明眼人都瞧得出來,他現在必然是已經氣急敗壞了。
臉上的五官都扭曲在一起,目光之中像是要噴出火焰一樣的憤怒。
他的目光死死地盯着苓夏以及蘇錦華二人。
因爲他認爲這兩個人是在嘲諷他,完全沒把他放在眼裏,敢這樣跟他說話。
他來到這裏,本身就是擁有十足的自信,因爲自己身份過人,所以他希望在這裏能夠贏得其他人投過來的各種羨慕以及敬畏的目光。
可是卻發現事與願違,這裏的人好像都不太搭理他。
這裏負責接待的人不搭理也就算了,就連現在已經被自己這邊的人扼住喉嚨的那兩個傢伙,也敢在自己面前這麼淡定。
在他看來,那兩個人看到自己來了以後,應該趕快變化表情,臉上的表情變得誠惶誠恐,趕快過來跟自己道歉,並且詢問自己前來的意圖。
可是現在卻讓他非常的難受,在他看來,就是這兩個人沒把自己放在眼裏。
所以現在目光自然一點都不好看,就這樣看着苓夏他們。
“你很煩好不好?光說不練嗎?你看看你都說了多少句威脅的話了,但是有什麼卵用沒有?”
可是哪怕他現在表情已經變了,對面的苓夏卻依舊顯得無比的淡定,反而還撇了撇嘴,不屑的搖搖頭。
“臭小子你找死!”
他看到苓夏做出這個樣子,終於再也忍不住直接吼道,然後整個人看樣子就要衝上來。
“先生先生!不要動怒!大家有什麼事情先慢慢討論,慢慢來,不要在這動手!這是我們的公司!”
旁邊的那些人見狀,心裏面大呼不妙。
這個是他自己公司的地盤啊,如果真在這裏發生了什麼事情,那自己這幾個人可就會變得有點尷尬。
畢竟發生這件事的時候,自己這些人就在旁邊,肯定是脫不開干係的,所以他們可不想見到這樣的事情發生,現在趕快如此說道,希望能夠穩固一下局勢。
那個中年人也似乎因爲其他人提醒的話稍微沉默了一下,然後點了點頭。
“可以,畢竟這裏是在別人的地盤,我要是直接做的太過分了也有點不太好,畢竟這也是劉總給我面子,才讓我在這裏見你們!給人家有麻煩也不方便!”
然後他像是若有所思的這樣說道,臉上的表情也變得緩和了幾分。
苓夏聽到他的話,嘴角就劃出一抹弧度。
這人是故意做出一副這樣的態度,目的就是做戲給在場的人看,用這樣的方式來表達他並不是惹不起自己,只是爲了給劉總面子。
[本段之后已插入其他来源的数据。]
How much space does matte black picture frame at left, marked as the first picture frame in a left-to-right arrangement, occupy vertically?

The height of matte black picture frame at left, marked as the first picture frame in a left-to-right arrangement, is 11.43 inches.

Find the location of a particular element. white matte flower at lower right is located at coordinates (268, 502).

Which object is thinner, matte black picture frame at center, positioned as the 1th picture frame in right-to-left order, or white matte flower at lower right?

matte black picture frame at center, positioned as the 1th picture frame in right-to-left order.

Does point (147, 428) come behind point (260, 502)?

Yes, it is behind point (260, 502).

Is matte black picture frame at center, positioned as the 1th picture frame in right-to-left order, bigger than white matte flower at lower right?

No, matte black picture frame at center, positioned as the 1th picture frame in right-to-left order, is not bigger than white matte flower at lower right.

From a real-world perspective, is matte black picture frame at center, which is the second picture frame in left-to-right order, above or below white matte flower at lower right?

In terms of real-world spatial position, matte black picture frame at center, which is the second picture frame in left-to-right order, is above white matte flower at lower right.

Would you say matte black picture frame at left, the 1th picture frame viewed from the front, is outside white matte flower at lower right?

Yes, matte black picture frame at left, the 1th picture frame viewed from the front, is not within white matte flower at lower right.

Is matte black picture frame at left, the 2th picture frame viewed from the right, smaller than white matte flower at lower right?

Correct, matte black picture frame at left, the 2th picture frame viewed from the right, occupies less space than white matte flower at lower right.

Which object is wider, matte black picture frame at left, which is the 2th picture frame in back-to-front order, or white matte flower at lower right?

不過哪怕如此,他也狠狠地用憤怒的眼神在苓夏身上颳了幾下。
“小子,敢得罪我,你今天不會有好下場的!”
然後他嘴角一勾,掛着冷酷的笑容,一字一頓的說道。
“那咱們就走着瞧吧!”
苓夏到還是跟之前一樣的青松,臉上是一樣淡然的表情。
他這副樣子自然是讓這中年男人情不自禁的皺起了眉頭,眼看就要爆發。
旁邊的幾個人見勢頭不對,趕快出言打斷。
“雙方都不要着急,幾位既然纔剛剛來,那現在趕快坐下吧!”
因爲這幾個人出現到現在爲止還一直都是站在這裏,完全沒有時間坐下,他們還沒來得及找地方坐下的時候,這邊的領頭人就已經和苓夏那邊產生了矛盾。
這個中年人聞言點了點頭。
他確實是不想給苓夏以及蘇錦華任何一點面子,但是這裏的人得請求他還是要聽一聽的,畢竟這可是在別人的地盤,也是別人給自己面子,自己纔可以在這裏這樣囂張跋扈。
另外,與其說他們是給自己面子,不如說他們是給自己背後的老闆面子,如果單問自己的話,肯定還是沒有那麼大的顏面能夠讓他們做出這樣讓步的。
問題就在於自己,可並不是代表着自己一個人來到這裏的,自己背後可站着一個財團呢。
這也是他的底氣,同時今天自己要做的事情當然也是代表着這個財團前來。
幾個人坐下以後,在這裏的幾個負責人也不知道現在應該說些什麼話來打破雙方的僵局,覺得現在的氣氛十分尷尬。
苓夏和蘇錦華那邊完全不着急,因爲蘇錦華知道現在如果自己先開口的話,未免在氣勢上就弱了幾分,所以一直沒有開口,至於苓夏,人家根本就懶得問。
他雖然也很好奇這傢伙來到這裏究竟是幹什麼來的,不過,這種問題自己沒必要主動去開口問。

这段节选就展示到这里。